Really cool! I have an IoT use-case where I ingest data, I want to keep like the last 3 months or so in Postgresql, and then store the old data as parquet files on S3
I planned initially to do chunks on S3 and do the analytical queries using duckdb, I'm wondering if your tool would be a good replacement?
For now I don't have that many analytical queries, I'm mostly doing visualization of the data points by querying a range (eg last 2 weeks of data for a device)
Does it then make sense to use columnar storage or am I better off with "regular Postgres"?
Or in my case does your approach provide "best of both worlds" in the sense that I could do some occasional analytical queries on past data stored on S3, and regularly access "last 3 months" data for visualization using the data stored in the regular Postgres?

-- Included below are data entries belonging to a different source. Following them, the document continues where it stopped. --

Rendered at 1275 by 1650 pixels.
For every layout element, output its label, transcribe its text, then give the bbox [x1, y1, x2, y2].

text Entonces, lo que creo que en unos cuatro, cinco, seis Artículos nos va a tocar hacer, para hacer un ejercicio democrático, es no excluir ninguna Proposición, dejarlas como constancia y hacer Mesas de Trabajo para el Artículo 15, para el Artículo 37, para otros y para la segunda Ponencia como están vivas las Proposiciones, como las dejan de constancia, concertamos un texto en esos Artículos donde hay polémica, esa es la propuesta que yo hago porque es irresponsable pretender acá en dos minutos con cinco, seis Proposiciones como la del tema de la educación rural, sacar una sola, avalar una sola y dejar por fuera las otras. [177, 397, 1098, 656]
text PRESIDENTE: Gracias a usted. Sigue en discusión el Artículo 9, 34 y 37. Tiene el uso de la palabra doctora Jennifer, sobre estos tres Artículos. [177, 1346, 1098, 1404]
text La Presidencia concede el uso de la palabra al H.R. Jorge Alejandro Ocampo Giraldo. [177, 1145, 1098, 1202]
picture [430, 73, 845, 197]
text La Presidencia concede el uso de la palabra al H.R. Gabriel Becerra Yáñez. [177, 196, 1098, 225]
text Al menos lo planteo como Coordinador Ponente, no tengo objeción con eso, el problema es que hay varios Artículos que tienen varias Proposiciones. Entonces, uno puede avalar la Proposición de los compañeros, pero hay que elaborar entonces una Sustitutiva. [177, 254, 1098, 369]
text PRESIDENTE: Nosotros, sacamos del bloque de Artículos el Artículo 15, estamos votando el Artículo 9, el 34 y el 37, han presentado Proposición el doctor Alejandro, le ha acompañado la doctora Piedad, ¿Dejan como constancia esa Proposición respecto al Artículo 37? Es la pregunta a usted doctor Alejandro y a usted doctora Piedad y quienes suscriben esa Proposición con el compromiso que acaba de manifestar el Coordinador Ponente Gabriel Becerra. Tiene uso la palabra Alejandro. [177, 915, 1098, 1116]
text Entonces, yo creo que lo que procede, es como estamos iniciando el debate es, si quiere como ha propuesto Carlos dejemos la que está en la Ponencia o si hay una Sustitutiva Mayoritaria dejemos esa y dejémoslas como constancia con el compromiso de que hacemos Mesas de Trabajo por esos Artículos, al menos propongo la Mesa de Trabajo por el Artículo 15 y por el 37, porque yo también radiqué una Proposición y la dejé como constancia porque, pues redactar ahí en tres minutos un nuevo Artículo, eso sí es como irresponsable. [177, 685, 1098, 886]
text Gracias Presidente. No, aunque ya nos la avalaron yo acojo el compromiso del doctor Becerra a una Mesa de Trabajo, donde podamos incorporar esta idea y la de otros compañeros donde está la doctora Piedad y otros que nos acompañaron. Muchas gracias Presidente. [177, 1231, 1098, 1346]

If you just need the Postgres -> S3 archival pattern you described, I built a simpler focused tool: pg-archiver (https://github.com/johnonline35/pg-archiver)
It:
- Auto-archives old Postgres data to Parquet files on S3
- Keeps recent data (default 90 days) in Postgres for fast viz queries
- Uses year/month partitioning in S3 for basic analytical queries
- Configures with just PG connection string and S3 bucket
Currently batch-only archival (no real-time sync yet). Much lighter than running a full analytical DB if you mainly need timeseries visualization with occasional historical analysis.
Let me know if you try it out!
Thank you!
Yes, absolutely!
1) You could use BemiDB to sync your Postgres data (e.g., partition time-series tables) to S3 in Iceberg format. Iceberg is essentially a "table" abstraction on top of columnar Parquet data files with a schema, history, etc.

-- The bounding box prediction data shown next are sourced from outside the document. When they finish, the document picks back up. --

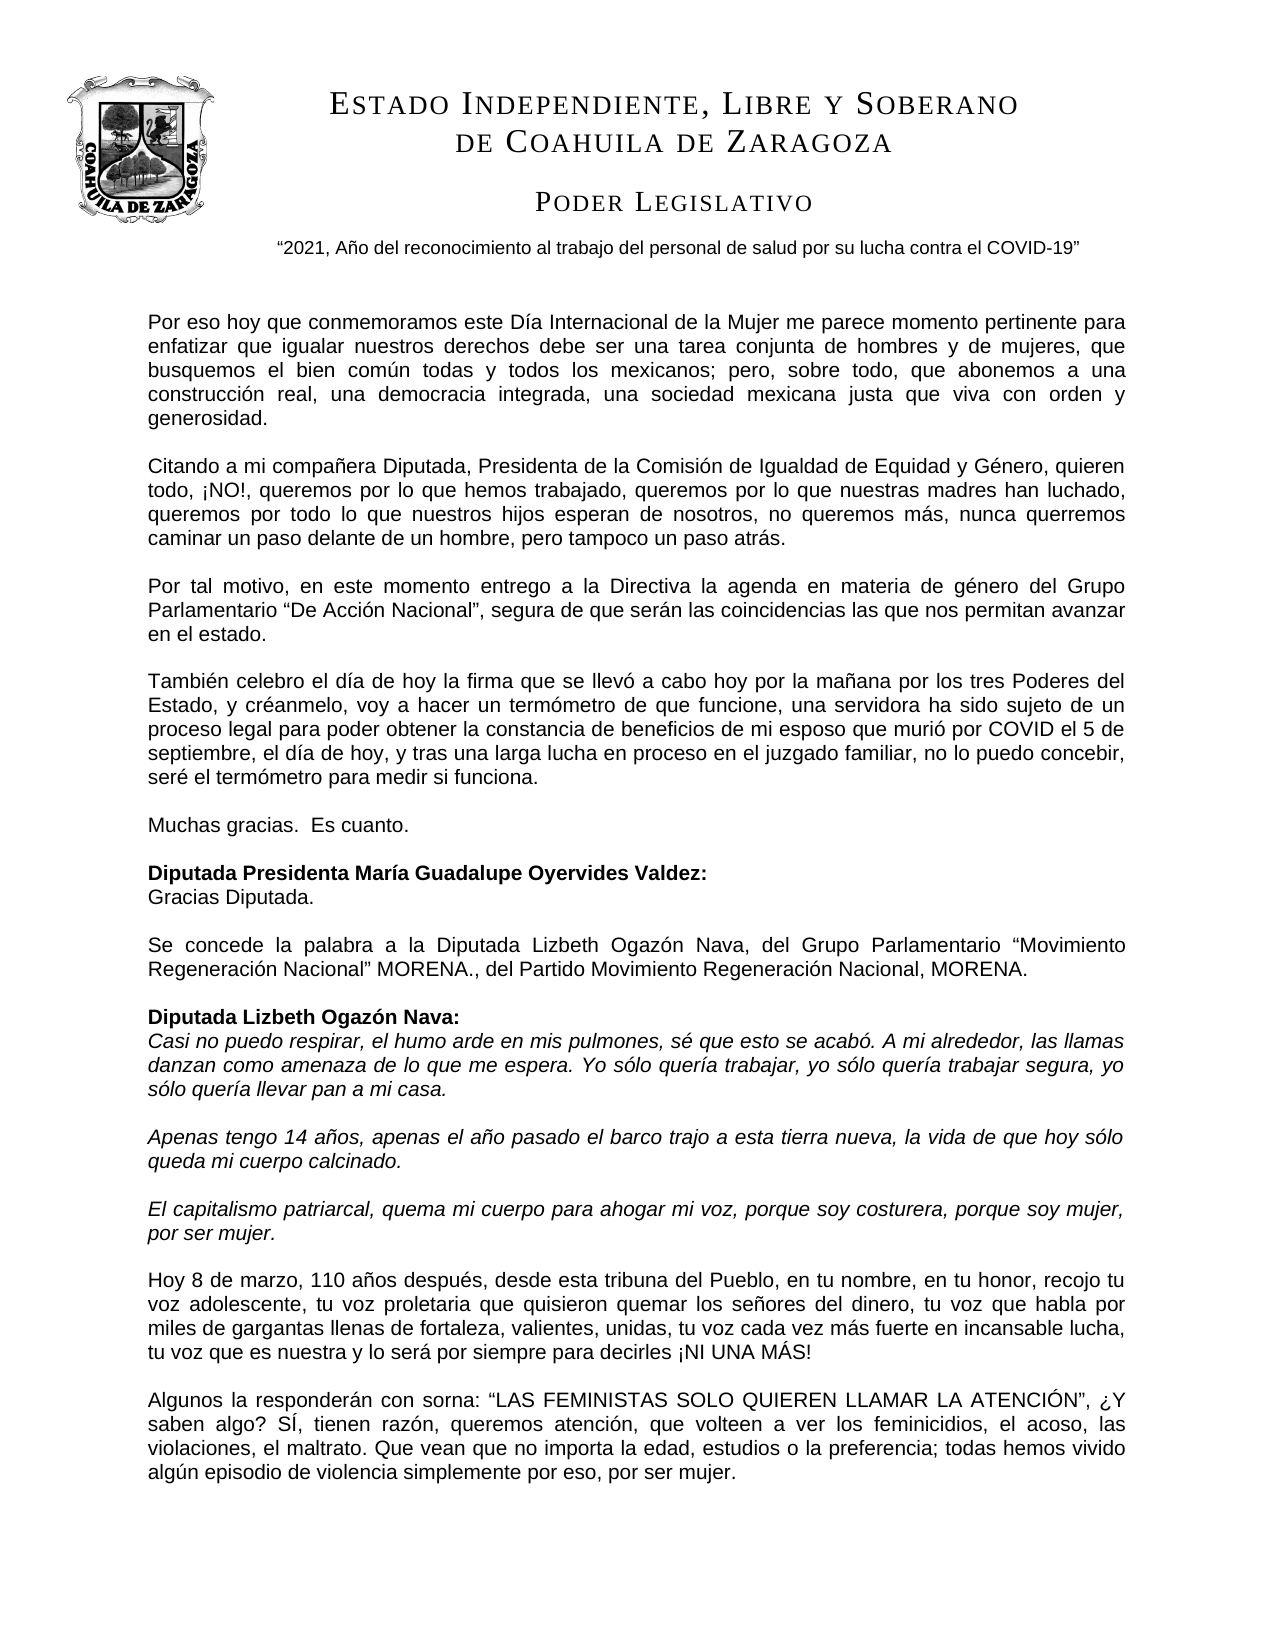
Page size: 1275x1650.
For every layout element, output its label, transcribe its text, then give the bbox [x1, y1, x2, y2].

text Citando a mi compañera Diputada, Presidenta de la Comisión de Igualdad de Equidad y Género, quieren todo, ¡NO!, queremos por lo que hemos trabajado, queremos por lo que nuestras madres han luchado, queremos por todo lo que nuestros hijos esperan de nosotros, no queremos más, nunca querremos caminar un paso delante de un hombre, pero tampoco un paso atrás. [148, 454, 1127, 549]
text Diputada Presidenta María Guadalupe Oyervides Valdez: [148, 861, 1127, 885]
text Por tal motivo, en este momento entrego a la Directiva la agenda en materia de género del Grupo Parlamentario “De Acción Nacional”, segura de que serán las coincidencias las que nos permitan avanzar en el estado. [148, 573, 1127, 645]
text Diputada Lizbeth Ogazón Nava: [148, 1005, 1127, 1029]
picture [66, 76, 215, 223]
text Apenas tengo 14 años, apenas el año pasado el barco trajo a esta tierra nueva, la vida de que hoy sólo queda mi cuerpo calcinado. [148, 1124, 1127, 1172]
text Muchas gracias. Es cuanto. [148, 813, 1127, 837]
text El capitalismo patriarcal, quema mi cuerpo para ahogar mi voz, porque soy costurera, porque soy mujer, por ser mujer. [148, 1196, 1127, 1244]
text Hoy 8 de marzo, 110 años después, desde esta tribuna del Pueblo, en tu nombre, en tu honor, recojo tu voz adolescente, tu voz proletaria que quisieron quemar los señores del dinero, tu voz que habla por miles de gargantas llenas de fortaleza, valientes, unidas, tu voz cada vez más fuerte en incansable lucha, tu voz que es nuestra y lo será por siempre para decirles ¡NI UNA MÁS! [148, 1268, 1127, 1364]
text También celebro el día de hoy la firma que se llevó a cabo hoy por la mañana por los tres Poderes del Estado, y créanmelo, voy a hacer un termómetro de que funcione, una servidora ha sido sujeto de un proceso legal para poder obtener la constancia de beneficios de mi esposo que murió por COVID el 5 de septiembre, el día de hoy, y tras una larga lucha en proceso en el juzgado familiar, no lo puedo concebir, seré el termómetro para medir si funciona. [148, 669, 1127, 789]
text Por eso hoy que conmemoramos este Día Internacional de la Mujer me parece momento pertinente para enfatizar que igualar nuestros derechos debe ser una tarea conjunta de hombres y de mujeres, que busquemos el bien común todas y todos los mexicanos; pero, sobre todo, que abonemos a una construcción real, una democracia integrada, una sociedad mexicana justa que viva con orden y generosidad. [148, 310, 1127, 430]
text Casi no puedo respirar, el humo arde en mis pulmones, sé que esto se acabó. A mi alrededor, las llamas danzan como amenaza de lo que me espera. Yo sólo quería trabajar, yo sólo quería trabajar segura, yo sólo quería llevar pan a mi casa. [148, 1029, 1127, 1101]
text Gracias Diputada. [148, 885, 1127, 909]
text Algunos la responderán con sorna: “LAS FEMINISTAS SOLO QUIEREN LLAMAR LA ATENCIÓN”, ¿Y saben algo? SÍ, tienen razón, queremos atención, que volteen a ver los feminicidios, el acoso, las violaciones, el maltrato. Que vean que no importa la edad, estudios o la preferencia; todas hemos vivido algún episodio de violencia simplemente por eso, por ser mujer. [148, 1388, 1127, 1484]
text Se concede la palabra a la Diputada Lizbeth Ogazón Nava, del Grupo Parlamentario “Movimiento Regeneración Nacional” MORENA., del Partido Movimiento Regeneración Nacional, MORENA. [148, 933, 1127, 981]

2) If you don't need strong consistency and fine with delayed data (the main trade-off), you can use just BemiDB to query and visualize all data directly from S3. From a query perspective, it's like DuckDB that talks Postgres (wire protocol).
Feel free to give it a try! And although it's a new project, we plan to keep building and improving it based on user feedback.
Use a clickhouse FDW or something similar, clickhouse has excellent integration with postgres. They also have a great embedded Python version. Their marketing isn't as good as Duckdb but in terms of stability and performance they are so much better. Duckdb is very very buggy and full of sharp edges but because of their VC funded developer marketing, you don't really hear people talking about it.